Cursor behavior and caveats
Restart, reload, or new chat
Cursor MCP loading varies by version and environment. If OpenPets tools do not appear after install:
- Start a new Cursor chat.
- Reload the Cursor window.
- Fully restart Cursor.
- Verify Node and npm can run the configured
npxcommand.
Rules are included as chat context, so changed rules may also need a new or refreshed chat to be picked up.
WSL, remote, and devcontainer
OpenPets desktop runs on the local OS and the MCP server reaches the desktop over local IPC. If Cursor runs MCP commands inside WSL, a remote host, or a devcontainer, the command may run somewhere that cannot reach the desktop app.
- Cursor may show MCP connection failures.
openpets_statusmay report the desktop as unreachable.- The configured
npxornodecommand may exist in one environment but not the one Cursor uses.
Workarounds depend on the environment. OpenPets does not currently write WSL or devcontainer-specific MCP entries automatically.
Safety and behavior
OpenPets treats Cursor config as user-owned. MCP and rules edits are scoped, audited, and reversible.
| Protection | Behavior |
|---|---|
| Scoped MCP edits | Only mcpServers.openpets is read, written, replaced, or removed; unrelated servers and fields are preserved. |
| Scoped rules edits | Only .cursor/rules/openpets.mdc is touched. Other rule files and the .cursor directory itself are left in place. |
| Strict JSON | MCP config is read as strict JSON. Files that do not parse are classified as invalid instead of being rewritten. |
| Size limits | MCP config reads cap at 256 KiB. Rule reads cap at 64 KiB. |
| Safe writes | Atomic temp-file writes with rename, plus backups before any replace or remove. |
| Symlink rejection | Symlinked config files, non-regular files, unsafe parents, and dangling symlinks are refused. |
| Managed detection | Rules are treated as managed only when the OpenPets frontmatter and exactly one ordered marker pair are present; user-authored files become conflicts, not overwrites. |
| Preview redaction | The desktop preview shows only the OpenPets MCP entry; broader previews redact sensitive-looking fields. |
| No broad permissions | OpenPets never writes ~/.cursor/permissions.json or adds broad MCP/tool allowlists. |
Troubleshooting
Cursor does not show OpenPets tools
- Start a new chat, reload the window, or fully restart Cursor.

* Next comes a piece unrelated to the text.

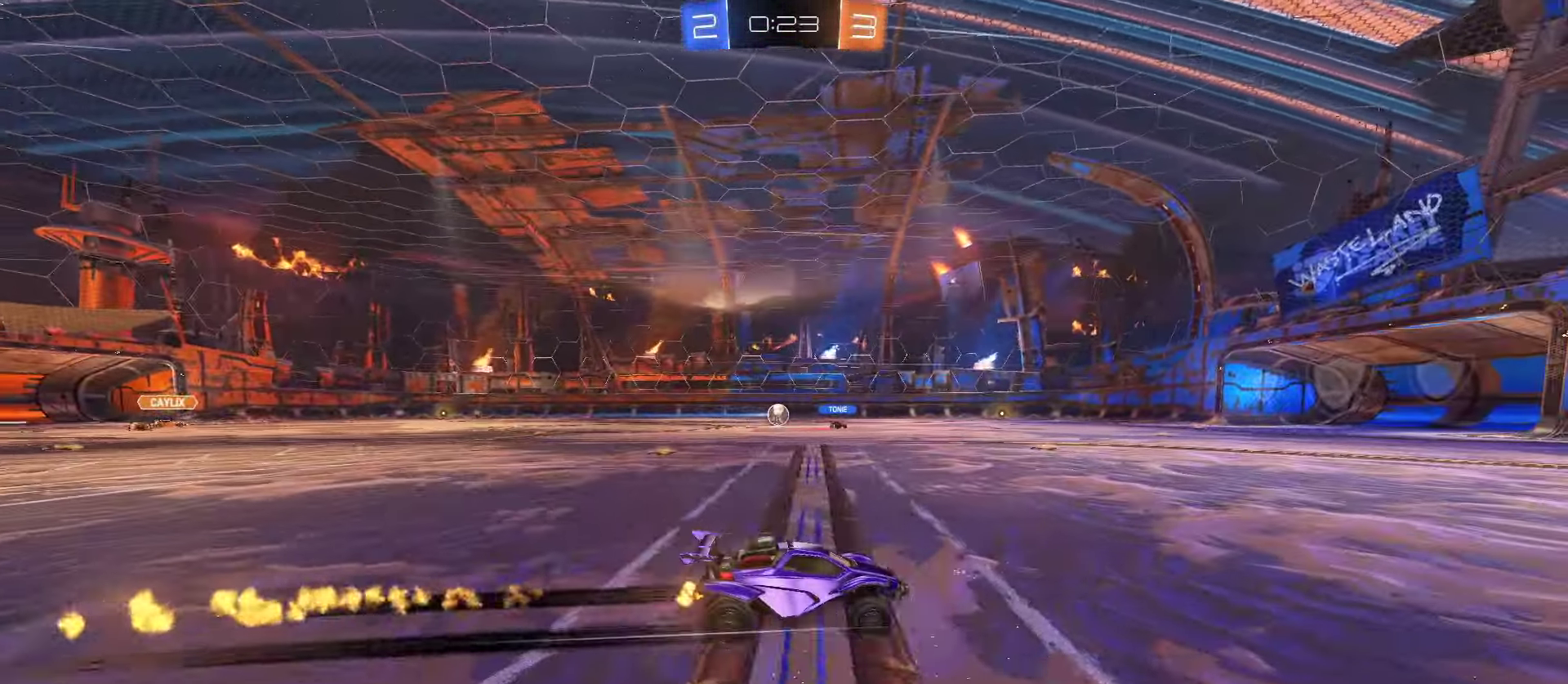
{"buttons": ["R2"], "left_stick": "center", "events": [[17, "left_stick", "center"], [83, "R1", "down"], [167, "R1", "up"], [300, "left_stick", "up-left"], [383, "left_stick", "center"]]}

- Confirm OpenPets desktop is running and click Refresh on the Cursor detail panel.
- Run
npx -y @open-pets/mcp@latest --helpin a terminal to confirm npm can resolve the package. - If Cursor runs in WSL, remote, or a devcontainer, see the caveats above.
OpenPets reports the MCP entry as custom or conflicted
A custom or conflicted status means the existing openpets
entry, the MCP config file, or the rule file does not match what OpenPets
manages. OpenPets leaves it alone. Use Replace in the
detail panel, or the --force CLI flag, only when you want
OpenPets to recreate its managed entry or file.
Wrong pet appears
Re-run setup with the pet ID you want. If that pet is not installed, invalid, or broken, the desktop app falls back to the default pet.

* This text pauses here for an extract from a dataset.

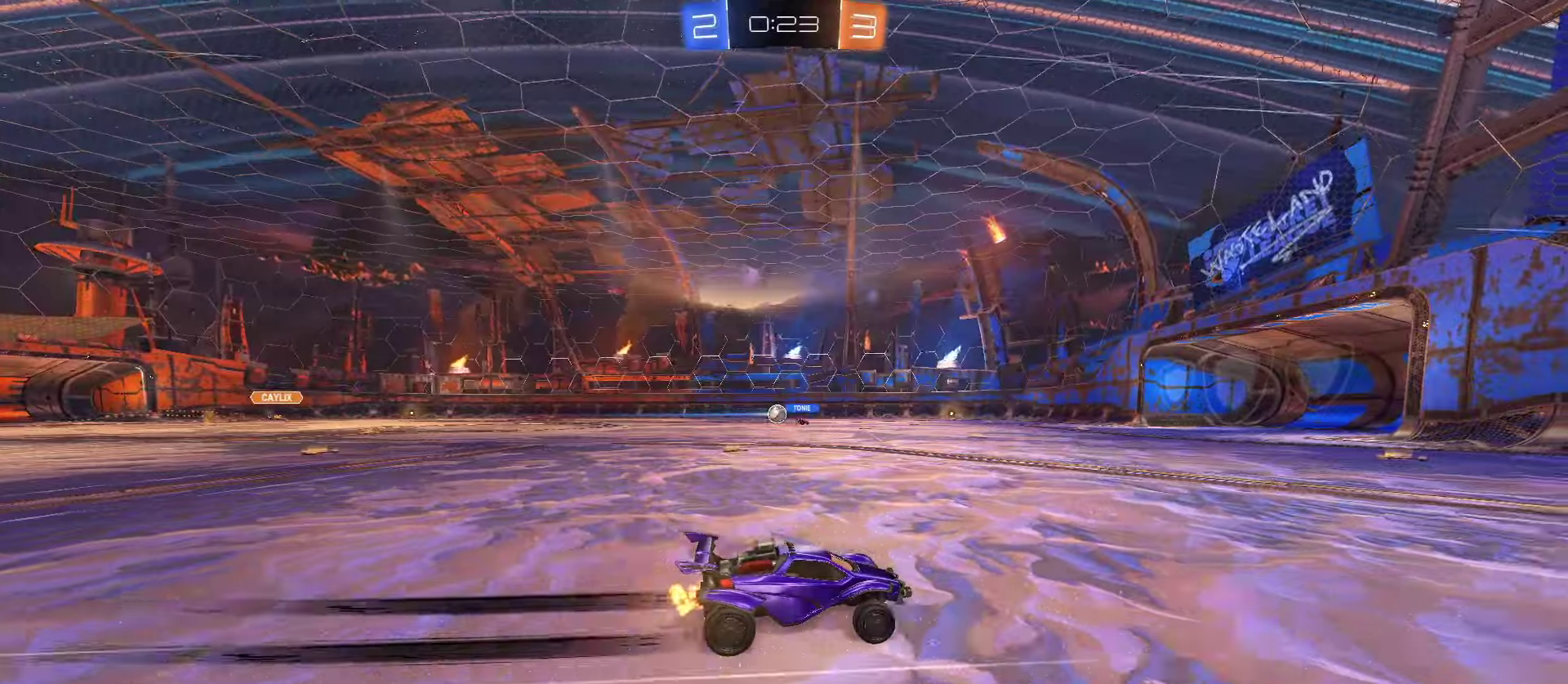
{"buttons": ["R2"], "left_stick": "center", "events": [[50, "left_stick", "up-left"], [200, "left_stick", "center"], [284, "left_stick", "up-left"], [434, "left_stick", "center"]]}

npx -y @open-pets/cli@latest configure --agent cursor --pet <pet-id> --cwd . --force
Remove or reset
Remove the global MCP entry from the desktop detail panel. Remove the
project rule with npx -y @open-pets/cli@latest configure --agent cursor --remove-rules.

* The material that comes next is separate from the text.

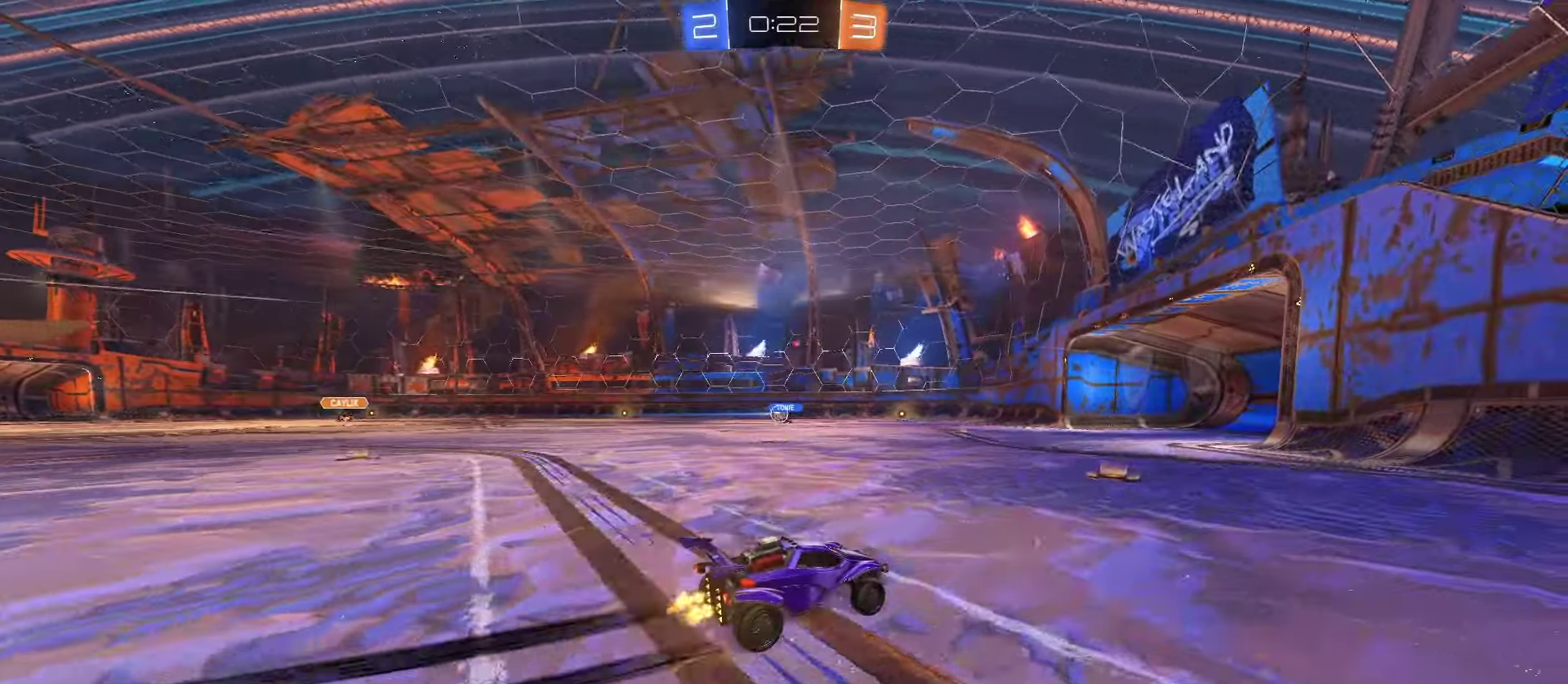
{"buttons": [], "left_stick": "up-left", "events": [[50, "left_stick", "left"], [167, "left_stick", "center"], [450, "R2", "up"], [450, "left_stick", "up-left"]]}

Both operations create backups before touching managed content.
What is next
Cursor MCP and project rules are complete. The next phase would be Cursor hooks for ambient lifecycle reactions, similar to Claude hooks or the OpenCode plugin event mapper. Hooks are intentionally not written yet — they need a validation spike covering hook config paths, payload schema, stdout behavior, timeouts, fail-open vs fail-closed semantics, and execution location across local, WSL, remote, and devcontainer setups.